— Begin Source —
CHARTER FOR THE AUDIT COMMITTEE

OF THE BOARD OF DIRECTORS

OF

LUNA INNOVATIONS INCORPORATED

PURPOSE:

The purpose of the Audit Committee of the Board of Directors of Luna Innovations Incorporated (the “Company”) shall be to:

  • Oversee the accounting and financial reporting processes of the Company and audits of the financial statements of the Company;
  • Assist the Board in oversight and monitoring of (i) the integrity of the Company’s financial statements, (ii) the Company’s compliance with legal and regulatory requirements, (iii) the independent auditor’s qualifications, independence and performance, (iv) the Company’s internal accounting and financial controls, and (v) the Company’s internal audit function, if applicable;
  • Prepare the Audit Committee report that the rules of the Securities and Exchange Commission (the “SEC”) require be included in the Company’s annual proxy statement;
  • Provide the Company’s Board with the results of its monitoring and recommendations derived therefrom; and
  • Provide to the Board such additional information and materials as it may deem necessary to make the Board aware of significant financial matters that require the attention of the Board.

In addition, the Audit Committee will undertake those specific duties and responsibilities listed below and such other duties as the Board of Directors may from time to time prescribe, or as may be required by law from time to time.

The Board and management shall ensure that the Audit Committee has adequate funding and other resources and authority to discharge its responsibilities as determined by the Audit Committee.

MEMBERSHIP:

The Audit Committee members will be appointed by, and will serve at the discretion of, the Board of Directors. The Audit Committee will consist of at least three members of the Board of Directors, all of whom in the judgment of the Board of Directors shall be independent in accordance with the listing standards of the Nasdaq Stock Market, except as otherwise permitted by the rules of the Nasdaq Stock Market, and the regulations of the SEC. Each member shall in the judgment of the Board of Directors have the ability to read and understand the Company’s financial statements. At least one member of the Audit Committee shall in the judgment of the Board of Directors be an audit committee financial expert in accordance with the rules and regulations of the SEC and at least one member (who may also serve as the audit committee financial expert) shall in the judgment of the Board of Directors have accounting or related financial management expertise in accordance with the listing standards of the Nasdaq Stock Market. In addition, Audit Committee members will satisfy any additional requirements mandated by rules and regulations of the SEC or the listing standards of the Nasdaq Stock Market. The Audit Committee will review its membership annually for compliance with the above requirements.

RESPONSIBILITIES:

The responsibilities of the Audit Committee shall include:

  • Reviewing on a continuing basis the adequacy of the Company’s system of internal controls, including meeting periodically with the Company’s management and the independent auditors to review the adequacy of such controls and to review before release the disclosure regarding such system of internal controls required under SEC rules to be contained in the Company’s periodic filings and, if applicable, the attestations or reports by the independent auditors relating to such disclosure;
  • Appointing, compensating and overseeing the work of the independent auditors (including resolving disagreements between management and the independent auditors regarding financial reporting) for the purpose of preparing or issuing an audit report or related work;
  • Evaluating the performance of the independent auditors to assess their qualifications (including their internal quality control procedures and any material issues raised by that firm’s most recent internal quality control review or any investigations by regulatory authorities) and to determine whether to retain, or to terminate, the engagement of the existing independent auditors, or to appoint and engage a different independent registered public accounting firm, which retention shall be subject only to ratification by the Company’s stockholders (if the Audit Committee or the Board elects to submit such retention for ratification by the stockholders.
— End Source —
* _Exercise set_
**A.** Repeat word for word the part of the audit committee charter that opens with the words containing "In addition, the" and closes with "time to time.".
**B.** List the five areas, numbered (i) through (v) in the audit committee charter, in which the committee assists the Board in oversight and monitoring.
— Begin Records supplied —
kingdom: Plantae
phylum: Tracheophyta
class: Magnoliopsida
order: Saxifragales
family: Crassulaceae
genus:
— End Records supplied —
* _Final answers_
**A.**
In addition, the Audit Committee will undertake those specific duties and responsibilities listed below and such other duties as the Board of Directors may from time to time prescribe, or as may be required by law from time to time.

**B.**
1. The integrity of the Company's financial statements
2. The Company's compliance with legal and regulatory requirements
3. The independent auditor's qualifications, independence and performance
4. The Company's internal accounting and financial controls
5. The Company's internal audit function, if applicable